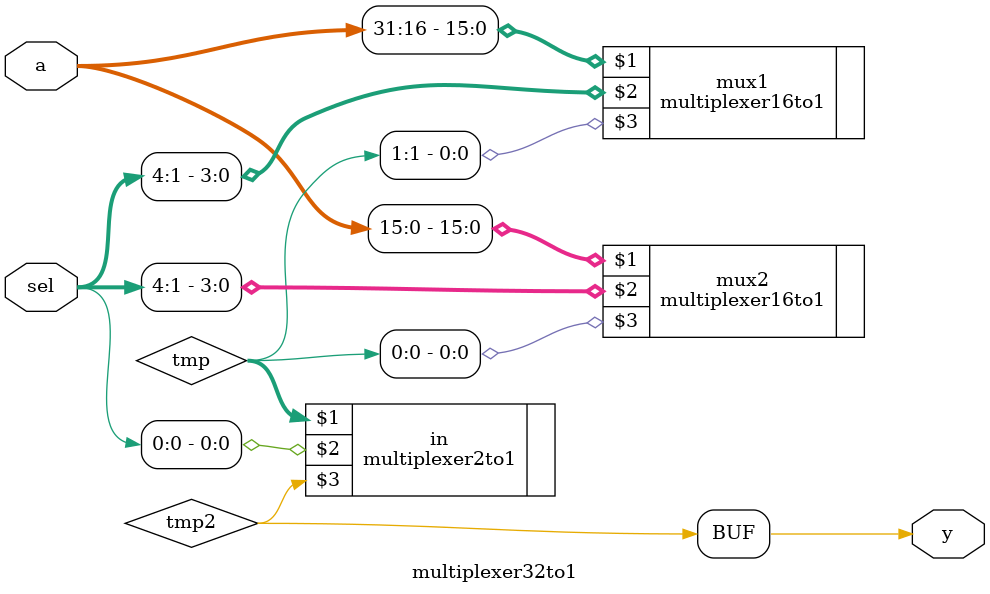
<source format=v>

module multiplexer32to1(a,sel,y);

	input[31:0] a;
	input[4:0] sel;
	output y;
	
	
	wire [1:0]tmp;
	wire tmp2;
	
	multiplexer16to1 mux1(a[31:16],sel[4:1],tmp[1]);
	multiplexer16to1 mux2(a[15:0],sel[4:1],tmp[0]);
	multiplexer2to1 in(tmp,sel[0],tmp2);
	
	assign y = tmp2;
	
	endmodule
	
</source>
---+---
_Task objective_: Return each entry exactly as it stands above, apart from any images.

_Solution for this exercise_:
<source format=v>

module multiplexer32to1(a,sel,y);

	input[31:0] a;
	input[4:0] sel;
	output y;
	
	
	wire [1:0]tmp;
	wire tmp2;
	
	multiplexer16to1 mux1(a[31:16],sel[4:1],tmp[1]);
	multiplexer16to1 mux2(a[15:0],sel[4:1],tmp[0]);
	multiplexer2to1 in(tmp,sel[0],tmp2);
	
	assign y = tmp2;
	
	endmodule
	
</source>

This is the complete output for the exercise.